Total que con 18 años recién cumplidos estaba colgado de un andamio rehabilitando fachadas y recuerdo todas esas sensaciones de ser un crío e intentar no desentonar en un mundo de hombres donde la fuerza y el aguante eran los valores para ganarte el respeto de tus compañeros. Descubrir también que tras esa dureza habitaba el padre que se reventaba la espalda con mas de 50 años para currar a destajo y enviar dinero a su familia a cientos de kilómetros de distancia. Y en esa dureza se descubría también la nobleza de personas que ya no recordaban exactamente cuando dejaron de ser niños.

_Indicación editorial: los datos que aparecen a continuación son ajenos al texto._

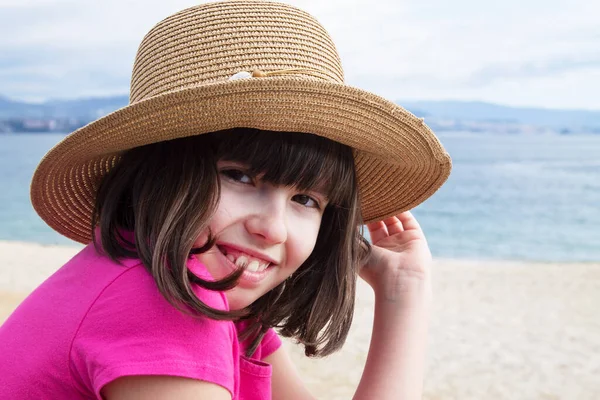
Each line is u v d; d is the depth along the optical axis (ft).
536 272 39.58
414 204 5.54
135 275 3.65
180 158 3.91
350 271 4.87
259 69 4.09
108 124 3.83
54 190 4.73
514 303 28.73
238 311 3.60
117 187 4.17
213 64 4.09
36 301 3.84
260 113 3.76
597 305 28.40
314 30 4.45
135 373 3.24
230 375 3.50
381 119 4.13
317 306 4.93
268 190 4.04
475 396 15.87
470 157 186.29
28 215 98.99
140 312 3.44
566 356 19.79
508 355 19.74
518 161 176.24
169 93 3.60
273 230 3.94
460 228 84.17
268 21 4.24
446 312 26.40
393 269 5.37
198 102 3.64
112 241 3.98
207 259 3.98
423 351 5.05
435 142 4.58
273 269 4.24
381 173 5.33
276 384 5.74
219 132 3.92
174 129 3.80
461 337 21.95
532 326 24.00
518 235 79.87
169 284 3.52
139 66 4.43
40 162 4.29
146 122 3.76
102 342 3.40
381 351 4.99
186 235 3.74
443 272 39.50
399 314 5.17
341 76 4.74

Habría de todo, no es cuestión de idealizar, pero demasiadas vidas machacadas demasiado pronto subidas a un andamio que se levantaba hacia el cielo desafiando las leyes de la gravedad, si mallas de seguridad. Puesto, como se decía, “al aire”. Y recuerdo como ese mismo aire lo movía cuando azotaba el viento y la lluvia y había que seguir porque no quedaba otra. Sin arneses de seguridad, sin cascos. Recuerdo ver llegar un mercedes y ver salir de él a quien decían que era el jefe: Un empresario valenciano que recorría el país llevándonos de una obra a otra. Y claro, como habíamos firmado el contrato “hasta fin de obra”  nadie especificaba hasta el fin de qué obra ni de dónde, decía entre risas, como si eso fuera lo normal. Nos metía en el mercedes, media noche conduciendo hasta Zaragoza y allí la misma historia. Por cierto, si venia una inspección de seguridad nos avisaban unos días antes y para el día en cuestión estábamos todos uniformados cumpliendo toda la normativa habida y por haber. Tras pasar revista el inspector se iba a otra obra, al igual que  el equipo que nos daban para evitar la multa.

A esa edad estas cosas se viven como una aventura, no tienes, por lo menos yo no la tenía, consciencia de los riesgos que corres. Al fin y al cabo eso, entre otras cosas,  “es ser un Hombre”. Es cierto que no todos creían que ser un hombre era eso, pero también es cierto que el dinero no nace de los árboles y era como lo de las lentejas, “si las quieres las comes y si no …” pues eso. Eso si ,dejarlas, las lentejas quiero decir,  implicaba que no había segundo plato y el postre eran facturas sin pagar, cola del paro, o aquello que fuera lo que a cada uno le llevara a aceptar una situación así. No todos lo hacían. Cada cual tenía sus razones y todas su porqué. Pero todos sabíamos que no era justo.

Era solo cuestión de tiempo que sucediera, no era la primera vez, no fue la última. Otro obrero muerto estrellado contra el suelo, otro “accidente laboral”. Recuerdo que en ese momento sentí realmente que me hacia mayor. (Hubo más, aún los hay).